**Given exercise**
From the netfilter patch description below, return the part that opens with the words containing "A sysctl entry" and closes with "is read only.", copied character for character.

A sysctl entry net/netfilter/nf_max_table_jumps_netns for the limit was
also added for any use cases that may exceed this limit. It is network
namespace specific. As it is a control limit, for namespaces with an
owner that is non-init_user_ns, this sysctl is read only.
Example output of nft when patch is applied (and count is reached):
Error: Could not process rule: Too many links
add rule inet loop-test test14 jump test15
^^^^^^^^^^^^^^^^^^^^^^^^^^^^^^^^^^^^^^^^^^^
v2: nf_max_table_jumps renamed to nf_max_table_jumps_netns;
Limit namespace specific, only applies to non-init netns;
Limit raised to 16k
v3: Fix improper conditional compile; removed unneeded pernet subsys;
Include NFPROTO_IPV4|6 for _INET matches; add selftest script
v4: Simplify table jump count logic in for netns
v5: Move jump family test to helper function; move test to second commit
Signed-off-by: Shaun Brady <brady.1345@gmail.com>
---
Documentation/networking/netfilter-sysctl.rst | 9 ++
include/net/netfilter/nf_tables.h | 4 +
include/net/netns/netfilter.h | 2 +
net/netfilter/nf_tables_api.c | 125 +++++++++++++++++-
net/netfilter/nft_immediate.c | 1 +
5 files changed, 139 insertions(+), 2 deletions(-)

**Listed entries**
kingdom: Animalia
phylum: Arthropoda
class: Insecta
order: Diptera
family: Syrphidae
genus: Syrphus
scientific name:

==

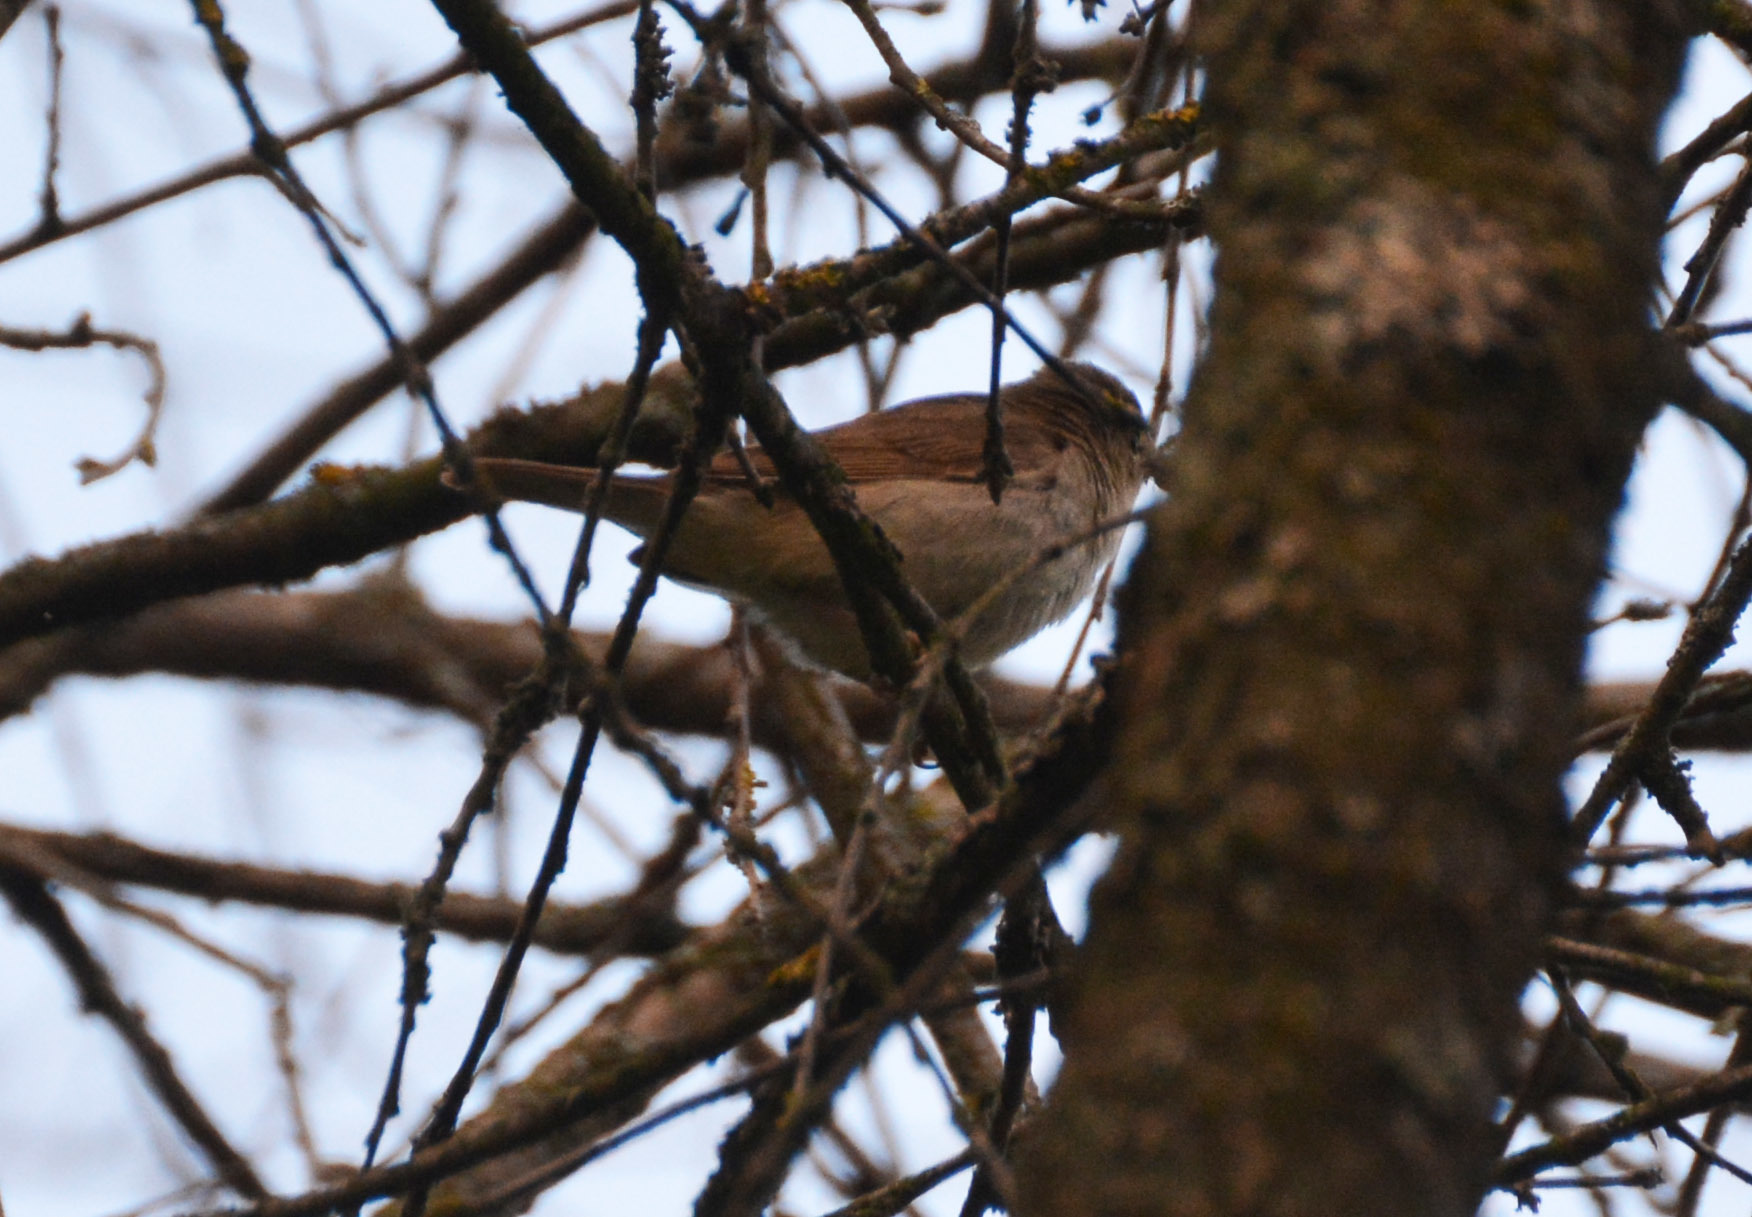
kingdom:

**Full answer**
A sysctl entry net/netfilter/nf_max_table_jumps_netns for the limit was
also added for any use cases that may exceed this limit. It is network
namespace specific. As it is a control limit, for namespaces with an
owner that is non-init_user_ns, this sysctl is read only.